Records from a dataset
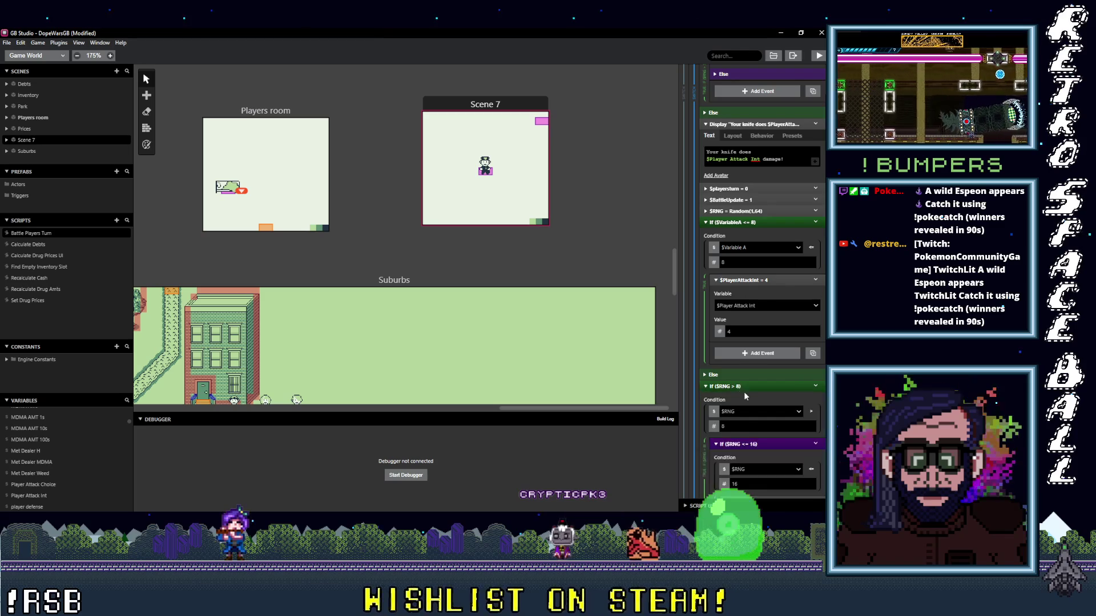
scroll(745, 394, down, 3)
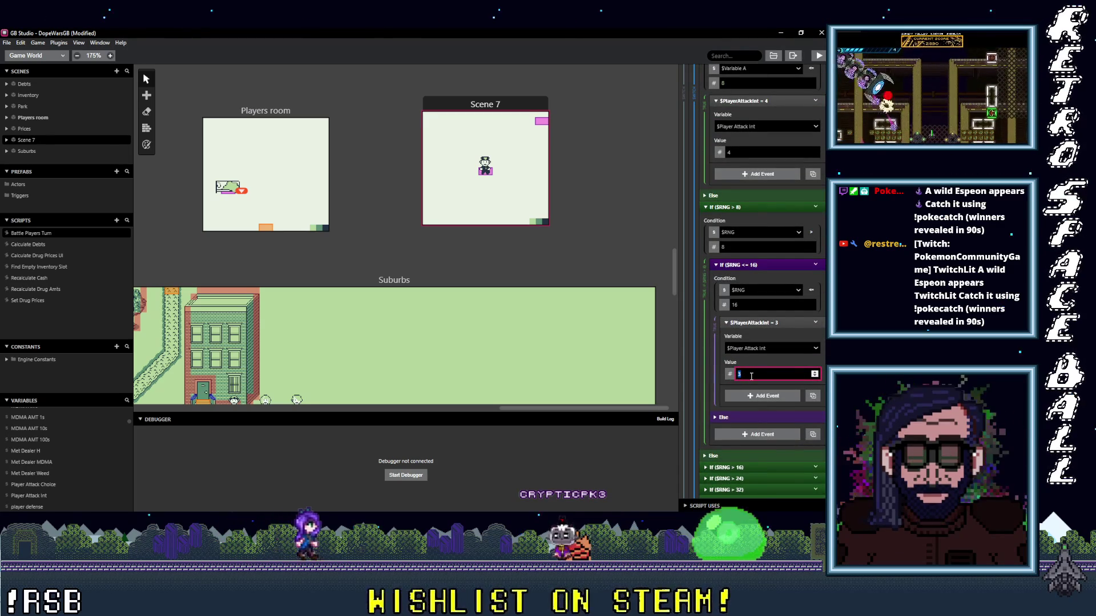
text(5)
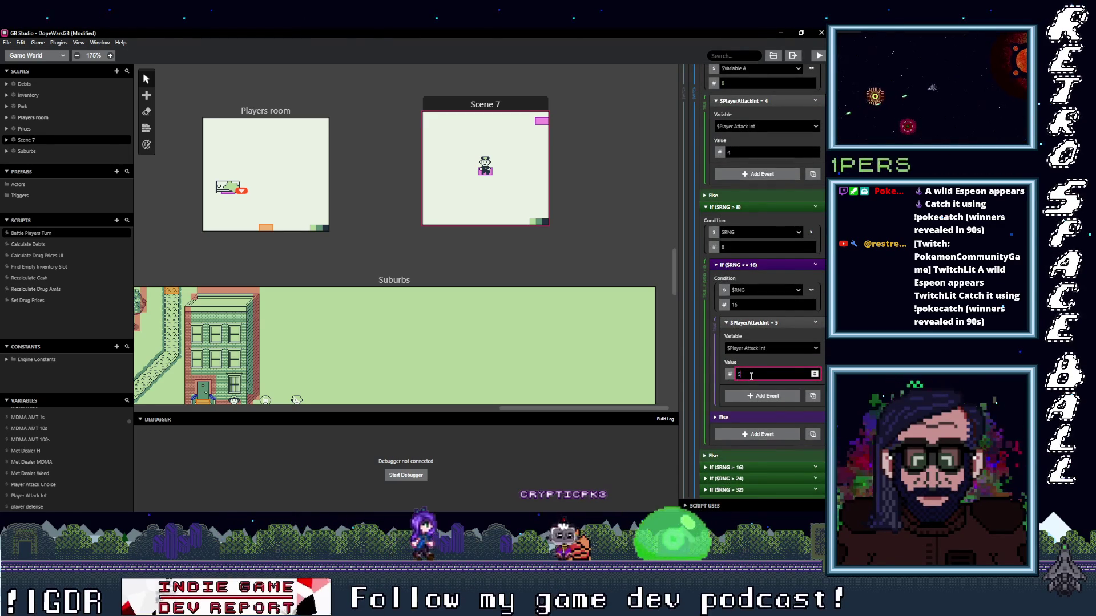
scroll(752, 365, down, 2)
click(753, 335)
scroll(754, 361, down, 3)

#### BRIEF:
Across the entries above, how many lines contain "scroll"? Provide only the count.

#### RESULT OF THE EXERCISE:
3